The memo, headlined, "Hillary Clinton (D-Punjab)'s Personal Financial and Political Ties to India," was prepared by Obama's opposition research department and distributed to reporters last week in exchange for a promise that they not reveal where it came from, a common practice by campaigns. The memo documented relationships between Indian Americans and Clinton, and noted that her husband, former President Clinton, had accepted speaking fees from Cisco, a firm that has been criticized for moving U.S. jobs to India. It noted Sen. Clinton's ties to a consulting firm that assists U.S. companies in moving jobs to India and other countries.
The reference to the northern Indian state of Punjab alluded to comments in which Clinton joked with guests at a 2006 fundraiser held by an Indian American supporter that her popularity meant she could "certainly run for the Senate seat in Punjab and win easily."

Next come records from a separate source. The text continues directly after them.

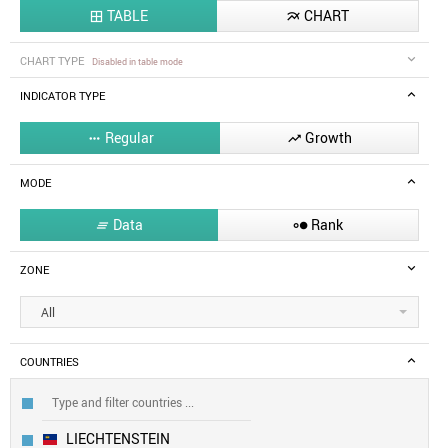
TABLE
CHART


CHART TYPE
Disabled in table mode
INDICATOR TYPE
Regular
Growth


MODE
Data
Rank


ZONE
All
COUNTRIES
LIECHTENSTEIN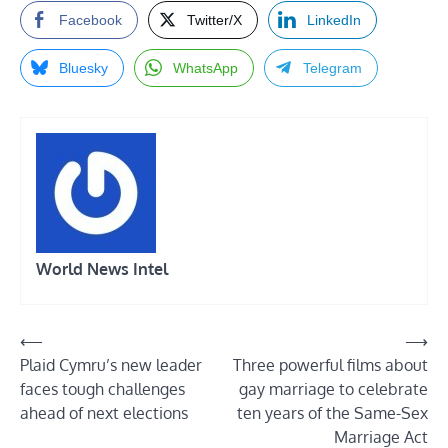
Facebook
Twitter/X
LinkedIn
Bluesky
WhatsApp
Telegram
World News Intel
Post
⟵
⟶
Plaid Cymru’s new leader
Three powerful films about
navigation
faces tough challenges
gay marriage to celebrate
ahead of next elections
ten years of the Same-Sex
Marriage Act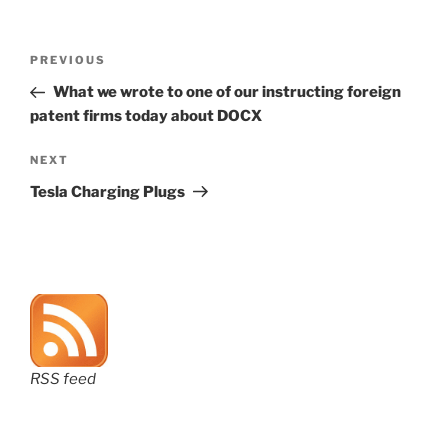
Post
Previous
PREVIOUS
navigation
Post
What we wrote to one of our instructing foreign
patent firms today about DOCX
Next
NEXT
Post
Tesla Charging Plugs
RSS feed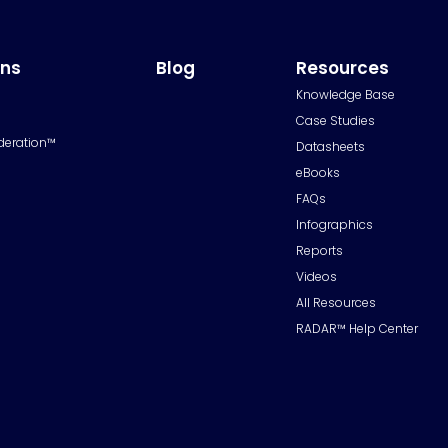
ons
Blog
Resources
Knowledge Base
Case Studies
deration™
Datasheets
eBooks
FAQs
Infographics
Reports
Videos
All Resources
RADAR™ Help Center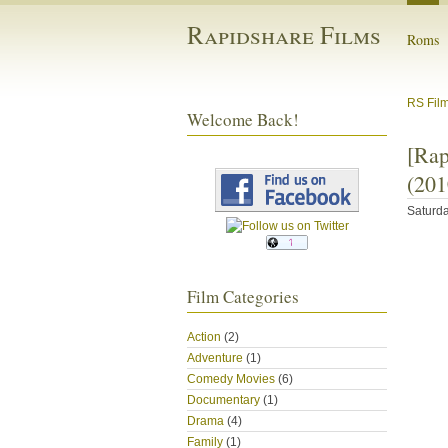
Rapidshare Films
Roms
RS Fil
Welcome Back!
[Ra
(201
Saturda
Film Categories
Action
(2)
Adventure
(1)
Comedy Movies
(6)
Documentary
(1)
Drama
(4)
Family
(1)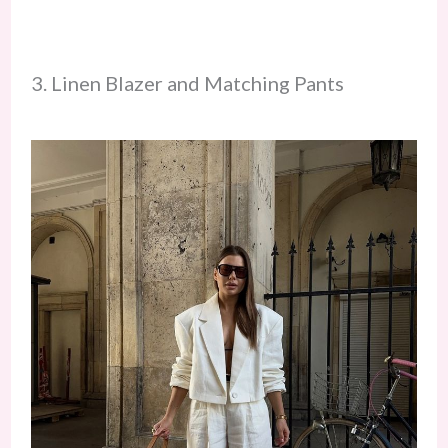
3. Linen Blazer and Matching Pants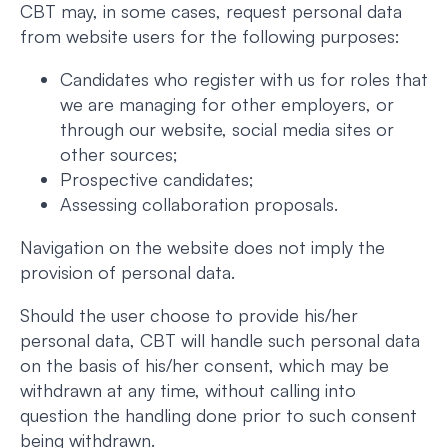
CBT may, in some cases, request personal data
from website users for the following purposes:
Candidates who register with us for roles that
we are managing for other employers, or
through our website, social media sites or
other sources;
Prospective candidates;
Assessing collaboration proposals.
Navigation on the website does not imply the
provision of personal data.
Should the user choose to provide his/her
personal data, CBT will handle such personal data
on the basis of his/her consent, which may be
withdrawn at any time, without calling into
question the handling done prior to such consent
being withdrawn.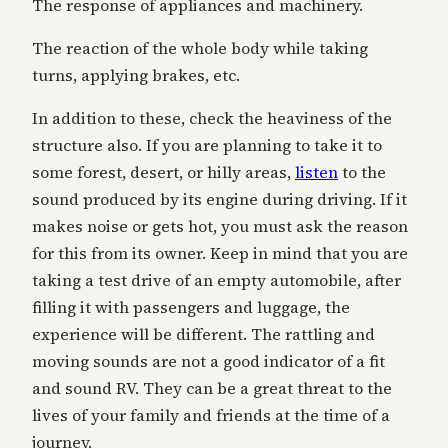
The response of appliances and machinery.
The reaction of the whole body while taking
turns, applying brakes, etc.
In addition to these, check the heaviness of the
structure also. If you are planning to take it to
some forest, desert, or hilly areas,
listen
to the
sound produced by its engine during driving. If it
makes noise or gets hot, you must ask the reason
for this from its owner. Keep in mind that you are
taking a test drive of an empty automobile, after
filling it with passengers and luggage, the
experience will be different. The rattling and
moving sounds are not a good indicator of a fit
and sound RV. They can be a great threat to the
lives of your family and friends at the time of a
journey.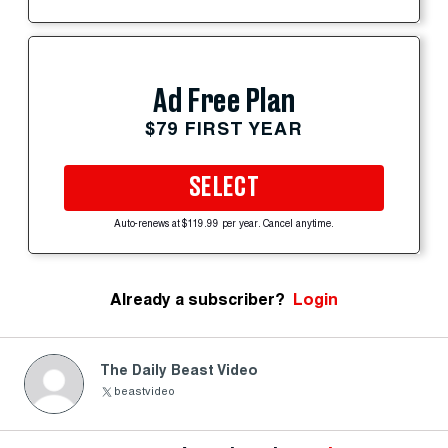
Ad Free Plan
$79 FIRST YEAR
SELECT
Auto-renews at $119.99 per year. Cancel anytime.
Already a subscriber?
Login
The Daily Beast Video
beastvideo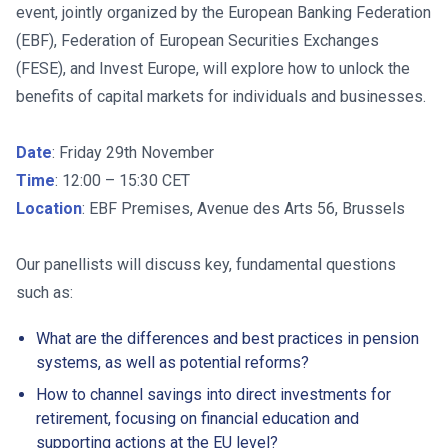
event, jointly organized by the European Banking Federation
(EBF), Federation of European Securities Exchanges
(FESE), and Invest Europe, will explore how to unlock the
benefits of capital markets for individuals and businesses.
Date
: Friday 29th November
Time
: 12:00 – 15:30 CET
Location
: EBF Premises, Avenue des Arts 56, Brussels
Our panellists will discuss key, fundamental questions
such as:
What are the differences and best practices in pension
systems, as well as potential reforms?
How to channel savings into direct investments for
retirement, focusing on financial education and
supporting actions at the EU level?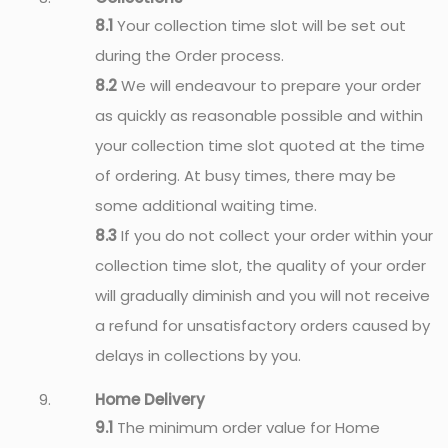
8.1
Your collection time slot will be set out
during the Order process.
8.2
We will endeavour to prepare your order
as quickly as reasonable possible and within
your collection time slot quoted at the time
of ordering. At busy times, there may be
some additional waiting time.
8.3
If you do not collect your order within your
collection time slot, the quality of your order
will gradually diminish and you will not receive
a refund for unsatisfactory orders caused by
delays in collections by you.
Home Delivery
9.1
The minimum order value for Home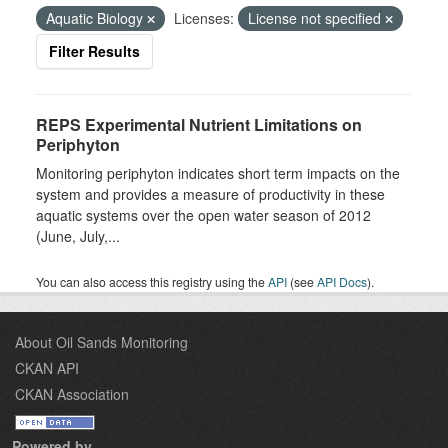
Aquatic Biology
Licenses:
License not specified
Filter Results
REPS Experimental Nutrient Limitations on
Periphyton
Monitoring periphyton indicates short term impacts on the
system and provides a measure of productivity in these
aquatic systems over the open water season of 2012
(June, July,...
You can also access this registry using the
API
(see
API Docs
).
About Oil Sands Monitoring
CKAN API
CKAN Association
Powered by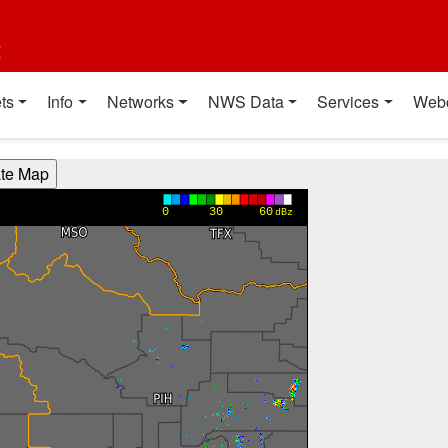
t
ts
Info
Networks
NWS Data
Services
Web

The memo, which became public after it was obtained by the Clinton campaign, drew criticism from Indian American groups who complained that it played on stereotypes. One group with close ties to Obama's campaign, South Asians for Obama, posted a scathing note on its website late Sunday saying its members were "shocked and dismayed."
"The main thing people have a problem with is the implication that having ties to the Indian American community, that fundraising from Indian Americans in the United States, is a problem," group spokesman Dave Kumar said. "It goes against the inclusive nature of the campaign."
The memo was notable because Obama had premised his candidacy on rising above the "slash and burn politics that have become the custom in Washington."
The flap was the latest in a series of missteps by Obama's campaign as the first-term senator and former Illinois state senator, in challenging Clinton, attempts to overtake a savvy candidate backed by one of the most potent national political machines in history.
Kumar said his group was satisfied that Obama was genuinely upset about the memo's content and caught unawares by its distribution. By late Monday, the Obama letter was posted on the group's website.
The controversy foreshadowed potential complications for both him and Clinton on a major debate unfolding in the Democratic primary: outsourcing of U.S. jobs.
As both candidates seek to raise money from influential Indian Americans and U.S. firms that have moved jobs abroad, both also are wooing support from labor unions that are demanding protections against further efforts to shift jobs overseas.